__Work to be completed__
Could the data below please be reproduced word for word, without the pictures?

__Dataset section__
+ + + + +

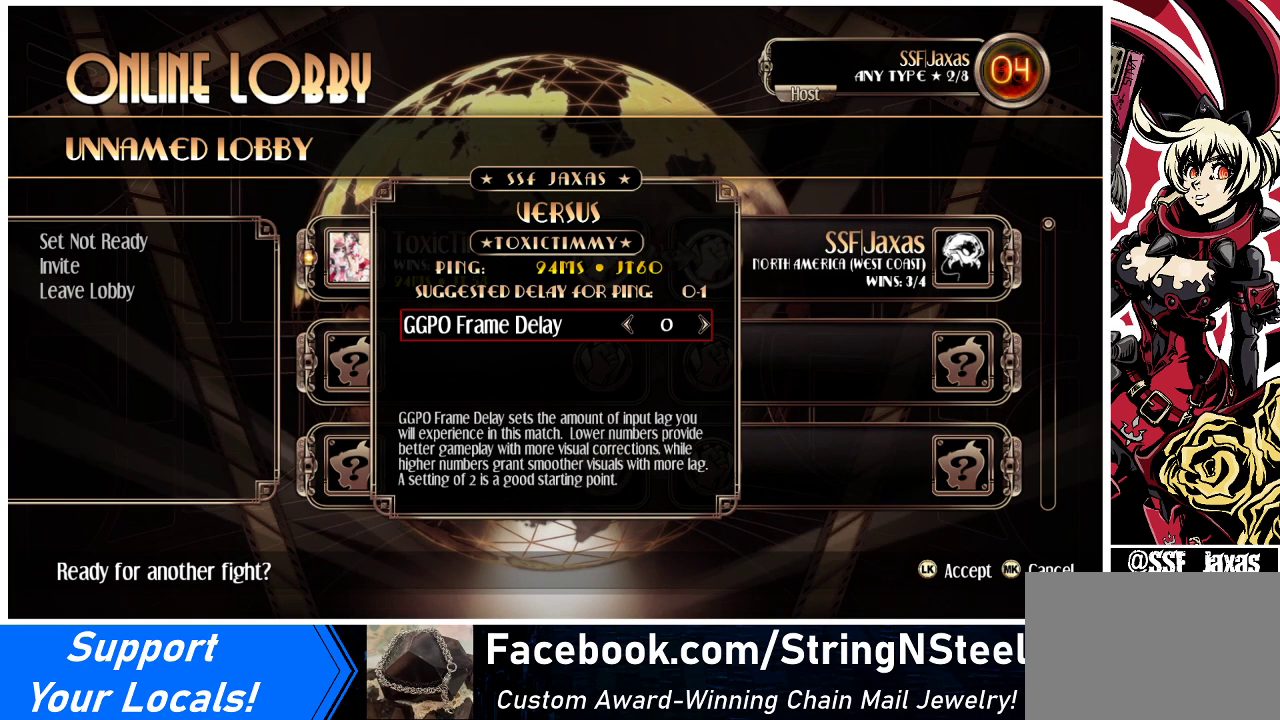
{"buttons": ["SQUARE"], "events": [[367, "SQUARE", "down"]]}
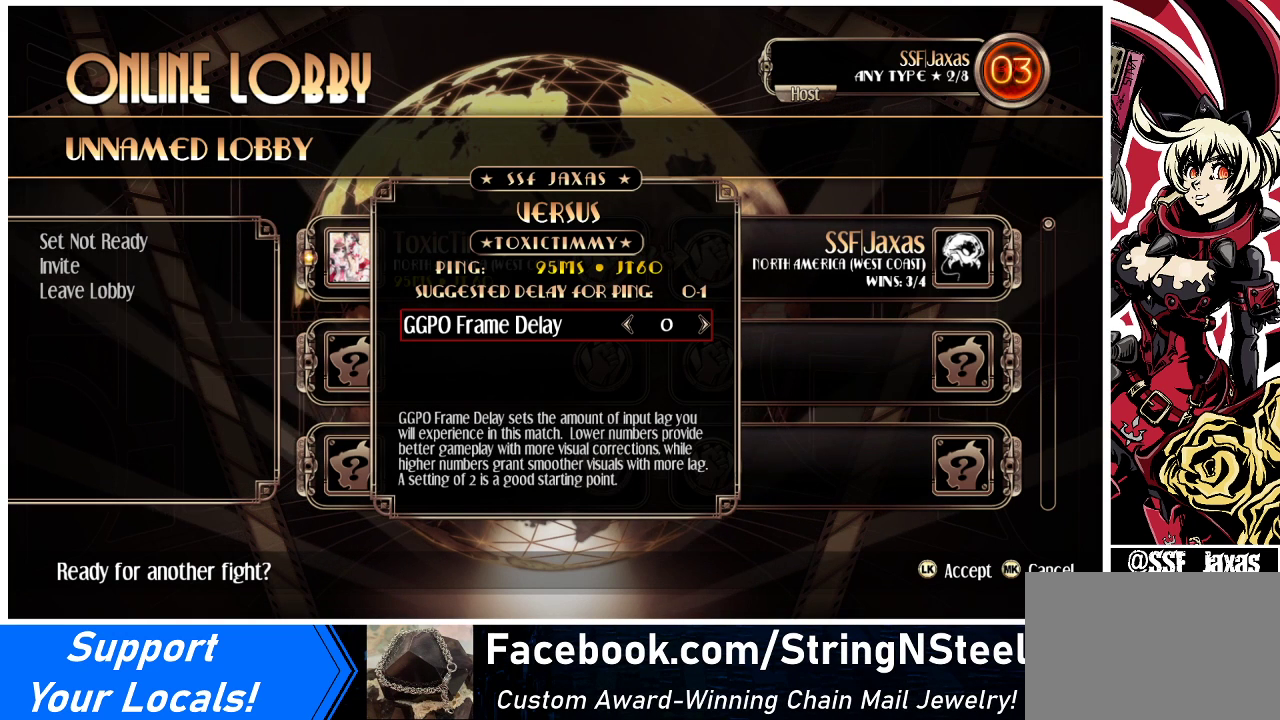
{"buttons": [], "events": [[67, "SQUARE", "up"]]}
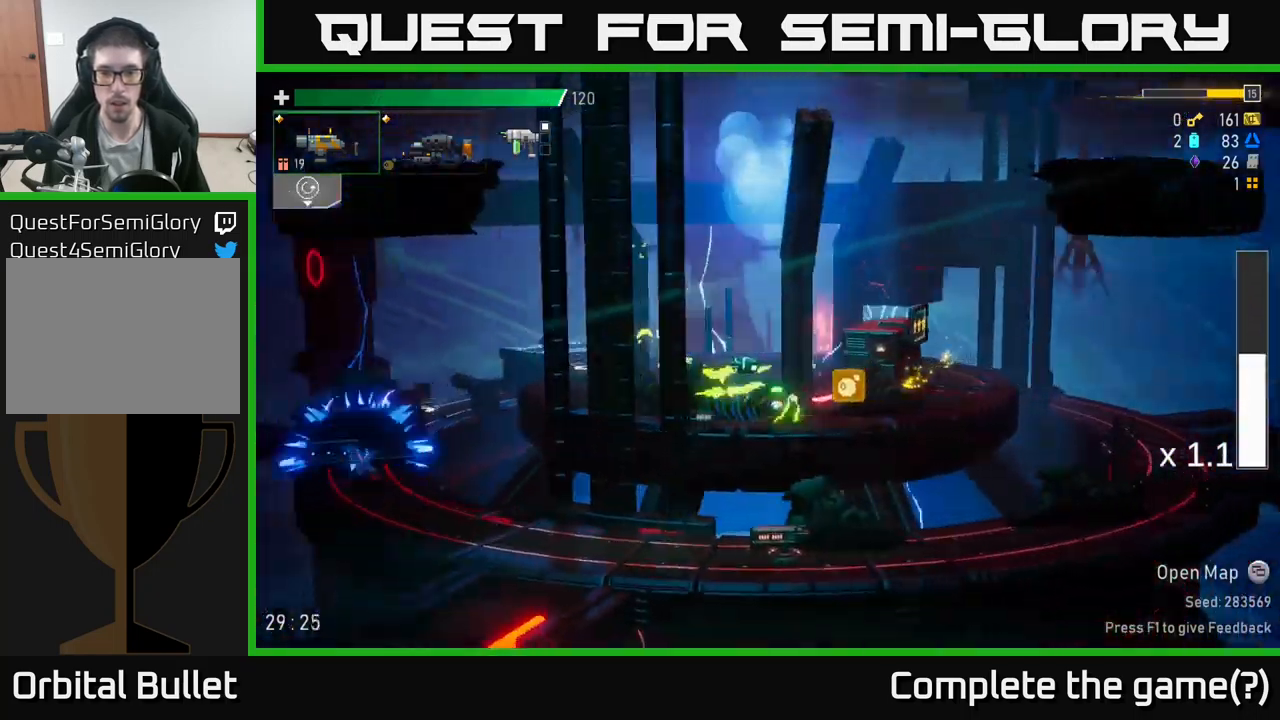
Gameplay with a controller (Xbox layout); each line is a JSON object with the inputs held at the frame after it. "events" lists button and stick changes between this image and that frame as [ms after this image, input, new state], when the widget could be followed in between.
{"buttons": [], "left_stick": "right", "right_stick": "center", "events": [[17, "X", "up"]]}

+ + + + +

__Your response__
{"buttons": ["SQUARE"], "events": [[367, "SQUARE", "down"]]}
{"buttons": [], "events": [[67, "SQUARE", "up"]]}
Gameplay with a controller (Xbox layout); each line is a JSON object with the inputs held at the frame after it. "events" lists button and stick changes between this image and that frame as [ms after this image, input, new state], when the widget could be followed in between.
{"buttons": [], "left_stick": "right", "right_stick": "center", "events": [[17, "X", "up"]]}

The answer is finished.